> Your goal:
Somewhere below is a line with "26h / semaine" and, later, a line with "über unser Kontaktformular"; repeat those two lines and all the lines between them, exactly as they are.

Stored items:
═══
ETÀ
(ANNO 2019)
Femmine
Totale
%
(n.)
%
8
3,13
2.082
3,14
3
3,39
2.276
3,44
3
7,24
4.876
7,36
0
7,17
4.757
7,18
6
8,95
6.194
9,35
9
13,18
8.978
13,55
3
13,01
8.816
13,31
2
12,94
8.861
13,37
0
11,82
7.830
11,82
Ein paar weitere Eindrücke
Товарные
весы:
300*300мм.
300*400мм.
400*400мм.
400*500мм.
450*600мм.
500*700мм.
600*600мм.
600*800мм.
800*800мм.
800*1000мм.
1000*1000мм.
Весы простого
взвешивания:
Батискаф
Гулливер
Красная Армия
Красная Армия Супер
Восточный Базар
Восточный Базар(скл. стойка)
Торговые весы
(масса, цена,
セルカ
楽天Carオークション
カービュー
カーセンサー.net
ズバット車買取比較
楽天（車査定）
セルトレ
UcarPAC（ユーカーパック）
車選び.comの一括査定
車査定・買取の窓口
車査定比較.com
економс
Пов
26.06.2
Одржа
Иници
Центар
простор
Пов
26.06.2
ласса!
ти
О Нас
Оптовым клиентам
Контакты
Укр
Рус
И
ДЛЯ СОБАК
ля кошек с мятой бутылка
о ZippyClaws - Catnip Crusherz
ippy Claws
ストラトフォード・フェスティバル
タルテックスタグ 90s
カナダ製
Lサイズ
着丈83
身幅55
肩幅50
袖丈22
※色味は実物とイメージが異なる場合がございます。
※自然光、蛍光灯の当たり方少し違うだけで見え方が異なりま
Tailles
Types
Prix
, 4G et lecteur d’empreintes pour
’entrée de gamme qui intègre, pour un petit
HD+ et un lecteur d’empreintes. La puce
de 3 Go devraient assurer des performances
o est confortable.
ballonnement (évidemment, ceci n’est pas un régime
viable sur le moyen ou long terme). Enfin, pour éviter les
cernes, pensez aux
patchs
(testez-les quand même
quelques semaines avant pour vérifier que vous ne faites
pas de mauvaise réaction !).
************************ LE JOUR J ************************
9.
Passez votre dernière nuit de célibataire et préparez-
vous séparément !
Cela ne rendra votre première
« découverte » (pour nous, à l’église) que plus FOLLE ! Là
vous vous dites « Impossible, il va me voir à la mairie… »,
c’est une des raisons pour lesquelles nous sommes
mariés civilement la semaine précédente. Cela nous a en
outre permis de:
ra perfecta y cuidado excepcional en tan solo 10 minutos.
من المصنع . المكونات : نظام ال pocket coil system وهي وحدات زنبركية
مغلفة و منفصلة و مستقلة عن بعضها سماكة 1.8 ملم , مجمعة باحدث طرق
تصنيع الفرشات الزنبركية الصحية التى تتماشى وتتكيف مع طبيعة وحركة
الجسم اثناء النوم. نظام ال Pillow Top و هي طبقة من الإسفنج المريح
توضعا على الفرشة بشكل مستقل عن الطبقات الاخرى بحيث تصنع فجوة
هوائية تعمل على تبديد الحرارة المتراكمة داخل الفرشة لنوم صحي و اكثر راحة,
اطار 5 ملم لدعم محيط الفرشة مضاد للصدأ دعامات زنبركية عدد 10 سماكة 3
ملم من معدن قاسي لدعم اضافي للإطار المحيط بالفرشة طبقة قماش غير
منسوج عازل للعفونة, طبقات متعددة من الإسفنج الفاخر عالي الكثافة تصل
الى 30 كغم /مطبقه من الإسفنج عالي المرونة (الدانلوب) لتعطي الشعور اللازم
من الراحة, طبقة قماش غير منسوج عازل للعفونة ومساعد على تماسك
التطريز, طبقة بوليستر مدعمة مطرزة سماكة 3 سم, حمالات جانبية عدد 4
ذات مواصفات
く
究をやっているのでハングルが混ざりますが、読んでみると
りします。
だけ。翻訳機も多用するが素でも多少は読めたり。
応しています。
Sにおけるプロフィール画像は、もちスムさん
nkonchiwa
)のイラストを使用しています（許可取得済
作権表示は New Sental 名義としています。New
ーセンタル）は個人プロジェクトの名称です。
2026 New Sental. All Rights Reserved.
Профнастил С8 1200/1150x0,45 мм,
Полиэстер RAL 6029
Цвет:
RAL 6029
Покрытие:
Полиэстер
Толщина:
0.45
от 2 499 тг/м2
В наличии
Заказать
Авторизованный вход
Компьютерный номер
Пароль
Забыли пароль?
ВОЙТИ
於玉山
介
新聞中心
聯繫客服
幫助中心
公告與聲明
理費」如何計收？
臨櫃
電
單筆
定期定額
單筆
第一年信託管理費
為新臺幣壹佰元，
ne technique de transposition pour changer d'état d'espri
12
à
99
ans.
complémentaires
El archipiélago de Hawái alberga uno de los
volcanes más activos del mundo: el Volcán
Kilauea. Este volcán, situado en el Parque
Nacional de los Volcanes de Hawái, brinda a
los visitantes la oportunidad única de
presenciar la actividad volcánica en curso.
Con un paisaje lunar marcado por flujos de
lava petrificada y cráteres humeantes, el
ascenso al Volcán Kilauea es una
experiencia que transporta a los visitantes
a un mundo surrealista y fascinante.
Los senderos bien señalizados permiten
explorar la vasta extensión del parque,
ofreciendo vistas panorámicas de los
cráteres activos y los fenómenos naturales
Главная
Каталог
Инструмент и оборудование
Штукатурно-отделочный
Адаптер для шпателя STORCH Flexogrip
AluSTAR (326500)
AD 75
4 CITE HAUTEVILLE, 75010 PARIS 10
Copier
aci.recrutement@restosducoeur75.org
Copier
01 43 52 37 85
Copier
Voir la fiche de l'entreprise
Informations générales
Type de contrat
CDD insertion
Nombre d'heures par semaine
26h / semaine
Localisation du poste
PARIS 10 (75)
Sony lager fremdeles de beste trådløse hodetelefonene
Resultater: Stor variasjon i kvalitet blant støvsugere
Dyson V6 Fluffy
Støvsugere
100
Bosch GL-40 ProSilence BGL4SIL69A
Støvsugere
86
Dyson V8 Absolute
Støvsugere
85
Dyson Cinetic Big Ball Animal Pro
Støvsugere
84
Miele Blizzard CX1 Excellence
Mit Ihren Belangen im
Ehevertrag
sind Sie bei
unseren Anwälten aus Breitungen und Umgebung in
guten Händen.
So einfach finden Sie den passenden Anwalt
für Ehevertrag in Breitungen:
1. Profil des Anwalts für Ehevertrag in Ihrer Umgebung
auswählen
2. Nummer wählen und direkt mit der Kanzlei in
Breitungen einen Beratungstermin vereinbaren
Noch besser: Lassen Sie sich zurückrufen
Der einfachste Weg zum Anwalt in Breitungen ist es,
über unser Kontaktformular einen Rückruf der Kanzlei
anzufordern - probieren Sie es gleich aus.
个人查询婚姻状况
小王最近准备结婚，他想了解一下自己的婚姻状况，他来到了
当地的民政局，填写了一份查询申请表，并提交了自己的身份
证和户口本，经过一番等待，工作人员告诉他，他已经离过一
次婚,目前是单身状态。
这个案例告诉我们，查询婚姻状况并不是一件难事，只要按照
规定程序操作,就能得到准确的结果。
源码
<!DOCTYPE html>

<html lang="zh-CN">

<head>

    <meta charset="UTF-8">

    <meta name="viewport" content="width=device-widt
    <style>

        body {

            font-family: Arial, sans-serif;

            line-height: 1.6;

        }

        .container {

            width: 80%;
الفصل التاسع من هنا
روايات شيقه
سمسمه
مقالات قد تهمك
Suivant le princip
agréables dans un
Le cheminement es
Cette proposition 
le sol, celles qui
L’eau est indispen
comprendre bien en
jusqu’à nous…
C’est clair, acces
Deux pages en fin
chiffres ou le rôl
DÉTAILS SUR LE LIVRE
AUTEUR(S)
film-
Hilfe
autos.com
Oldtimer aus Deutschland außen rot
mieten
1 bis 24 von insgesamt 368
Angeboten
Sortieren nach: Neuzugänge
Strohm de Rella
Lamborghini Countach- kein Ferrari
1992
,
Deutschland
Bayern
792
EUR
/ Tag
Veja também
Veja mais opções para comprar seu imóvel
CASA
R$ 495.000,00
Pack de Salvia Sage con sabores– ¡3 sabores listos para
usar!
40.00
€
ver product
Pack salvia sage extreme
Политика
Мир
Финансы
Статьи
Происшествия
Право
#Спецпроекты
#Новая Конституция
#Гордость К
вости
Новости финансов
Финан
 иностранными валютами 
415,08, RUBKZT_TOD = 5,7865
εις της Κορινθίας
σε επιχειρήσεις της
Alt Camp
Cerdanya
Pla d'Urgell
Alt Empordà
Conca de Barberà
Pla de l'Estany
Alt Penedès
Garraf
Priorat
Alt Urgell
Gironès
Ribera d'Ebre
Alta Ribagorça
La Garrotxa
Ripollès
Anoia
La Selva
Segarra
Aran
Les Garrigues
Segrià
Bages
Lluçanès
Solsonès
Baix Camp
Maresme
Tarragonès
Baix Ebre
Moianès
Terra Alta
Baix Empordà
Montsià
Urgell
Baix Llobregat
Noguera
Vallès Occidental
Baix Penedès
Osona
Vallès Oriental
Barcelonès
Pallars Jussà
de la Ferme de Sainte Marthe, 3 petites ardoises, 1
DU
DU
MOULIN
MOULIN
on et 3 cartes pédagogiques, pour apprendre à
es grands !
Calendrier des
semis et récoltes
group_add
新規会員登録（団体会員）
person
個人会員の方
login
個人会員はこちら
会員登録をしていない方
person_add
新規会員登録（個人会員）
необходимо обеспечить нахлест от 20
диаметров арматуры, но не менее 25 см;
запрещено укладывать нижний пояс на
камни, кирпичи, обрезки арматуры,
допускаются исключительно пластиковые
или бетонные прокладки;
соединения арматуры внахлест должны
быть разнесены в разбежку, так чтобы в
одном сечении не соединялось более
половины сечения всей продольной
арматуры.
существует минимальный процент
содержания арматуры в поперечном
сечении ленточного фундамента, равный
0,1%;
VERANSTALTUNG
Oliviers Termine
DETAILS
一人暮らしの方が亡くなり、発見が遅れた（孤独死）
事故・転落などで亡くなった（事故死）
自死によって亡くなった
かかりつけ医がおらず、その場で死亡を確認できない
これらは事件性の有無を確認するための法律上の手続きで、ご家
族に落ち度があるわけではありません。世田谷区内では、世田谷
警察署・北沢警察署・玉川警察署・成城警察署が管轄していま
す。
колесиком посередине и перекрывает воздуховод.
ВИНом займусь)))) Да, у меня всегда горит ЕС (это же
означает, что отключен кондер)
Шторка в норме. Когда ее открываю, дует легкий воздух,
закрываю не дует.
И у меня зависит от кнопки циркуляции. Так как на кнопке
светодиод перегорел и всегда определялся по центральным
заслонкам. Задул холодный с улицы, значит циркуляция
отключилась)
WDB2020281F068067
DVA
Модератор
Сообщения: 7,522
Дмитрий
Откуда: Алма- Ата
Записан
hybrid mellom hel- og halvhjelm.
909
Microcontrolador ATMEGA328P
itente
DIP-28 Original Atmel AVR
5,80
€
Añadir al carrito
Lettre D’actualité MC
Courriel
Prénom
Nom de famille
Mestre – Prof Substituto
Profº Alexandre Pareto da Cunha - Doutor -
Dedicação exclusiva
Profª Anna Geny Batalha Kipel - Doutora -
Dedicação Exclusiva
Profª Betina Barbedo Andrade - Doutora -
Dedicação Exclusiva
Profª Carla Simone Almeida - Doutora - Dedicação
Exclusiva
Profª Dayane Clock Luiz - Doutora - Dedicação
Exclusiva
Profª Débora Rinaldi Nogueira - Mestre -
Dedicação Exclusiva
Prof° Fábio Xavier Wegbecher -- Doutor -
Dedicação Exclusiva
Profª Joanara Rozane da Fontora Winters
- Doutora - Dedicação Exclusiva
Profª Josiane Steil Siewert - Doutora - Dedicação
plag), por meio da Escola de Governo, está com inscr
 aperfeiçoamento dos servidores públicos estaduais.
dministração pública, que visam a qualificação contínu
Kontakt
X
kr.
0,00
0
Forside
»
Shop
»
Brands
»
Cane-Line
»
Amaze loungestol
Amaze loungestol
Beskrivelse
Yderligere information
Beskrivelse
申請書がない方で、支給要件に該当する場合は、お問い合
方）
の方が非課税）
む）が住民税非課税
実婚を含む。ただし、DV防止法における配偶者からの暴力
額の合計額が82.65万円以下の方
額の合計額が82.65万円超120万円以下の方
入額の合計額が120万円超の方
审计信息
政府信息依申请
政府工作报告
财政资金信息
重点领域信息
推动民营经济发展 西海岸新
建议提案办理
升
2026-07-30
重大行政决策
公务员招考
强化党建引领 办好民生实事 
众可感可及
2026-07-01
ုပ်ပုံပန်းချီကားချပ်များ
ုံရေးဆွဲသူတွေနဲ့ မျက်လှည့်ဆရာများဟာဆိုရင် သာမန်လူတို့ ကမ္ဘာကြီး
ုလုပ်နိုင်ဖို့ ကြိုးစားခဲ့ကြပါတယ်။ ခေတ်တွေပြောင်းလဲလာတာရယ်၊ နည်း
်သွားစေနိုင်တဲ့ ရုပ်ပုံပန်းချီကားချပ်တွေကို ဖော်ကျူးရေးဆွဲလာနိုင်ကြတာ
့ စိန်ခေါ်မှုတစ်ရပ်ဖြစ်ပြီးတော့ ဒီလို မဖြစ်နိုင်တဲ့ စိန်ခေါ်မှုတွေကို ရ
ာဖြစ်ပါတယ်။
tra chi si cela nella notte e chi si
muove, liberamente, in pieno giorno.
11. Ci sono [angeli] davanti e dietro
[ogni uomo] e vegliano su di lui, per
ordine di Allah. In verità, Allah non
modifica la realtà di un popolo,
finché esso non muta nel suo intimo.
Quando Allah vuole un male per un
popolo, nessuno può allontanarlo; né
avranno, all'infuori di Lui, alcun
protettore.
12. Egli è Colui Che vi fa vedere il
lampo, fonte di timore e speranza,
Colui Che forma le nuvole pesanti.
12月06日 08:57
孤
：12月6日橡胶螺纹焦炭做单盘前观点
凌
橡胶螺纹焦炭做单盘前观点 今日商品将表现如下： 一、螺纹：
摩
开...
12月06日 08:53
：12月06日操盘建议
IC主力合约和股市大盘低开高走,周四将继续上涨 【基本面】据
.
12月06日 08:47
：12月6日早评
═══
> Reply:
26h / semaine
Localisation du poste
PARIS 10 (75)
Sony lager fremdeles de beste trådløse hodetelefonene
Resultater: Stor variasjon i kvalitet blant støvsugere
Dyson V6 Fluffy
Støvsugere
100
Bosch GL-40 ProSilence BGL4SIL69A
Støvsugere
86
Dyson V8 Absolute
Støvsugere
85
Dyson Cinetic Big Ball Animal Pro
Støvsugere
84
Miele Blizzard CX1 Excellence
Mit Ihren Belangen im
Ehevertrag
sind Sie bei
unseren Anwälten aus Breitungen und Umgebung in
guten Händen.
So einfach finden Sie den passenden Anwalt
für Ehevertrag in Breitungen:
1. Profil des Anwalts für Ehevertrag in Ihrer Umgebung
auswählen
2. Nummer wählen und direkt mit der Kanzlei in
Breitungen einen Beratungstermin vereinbaren
Noch besser: Lassen Sie sich zurückrufen
Der einfachste Weg zum Anwalt in Breitungen ist es,
über unser Kontaktformular einen Rückruf der Kanzlei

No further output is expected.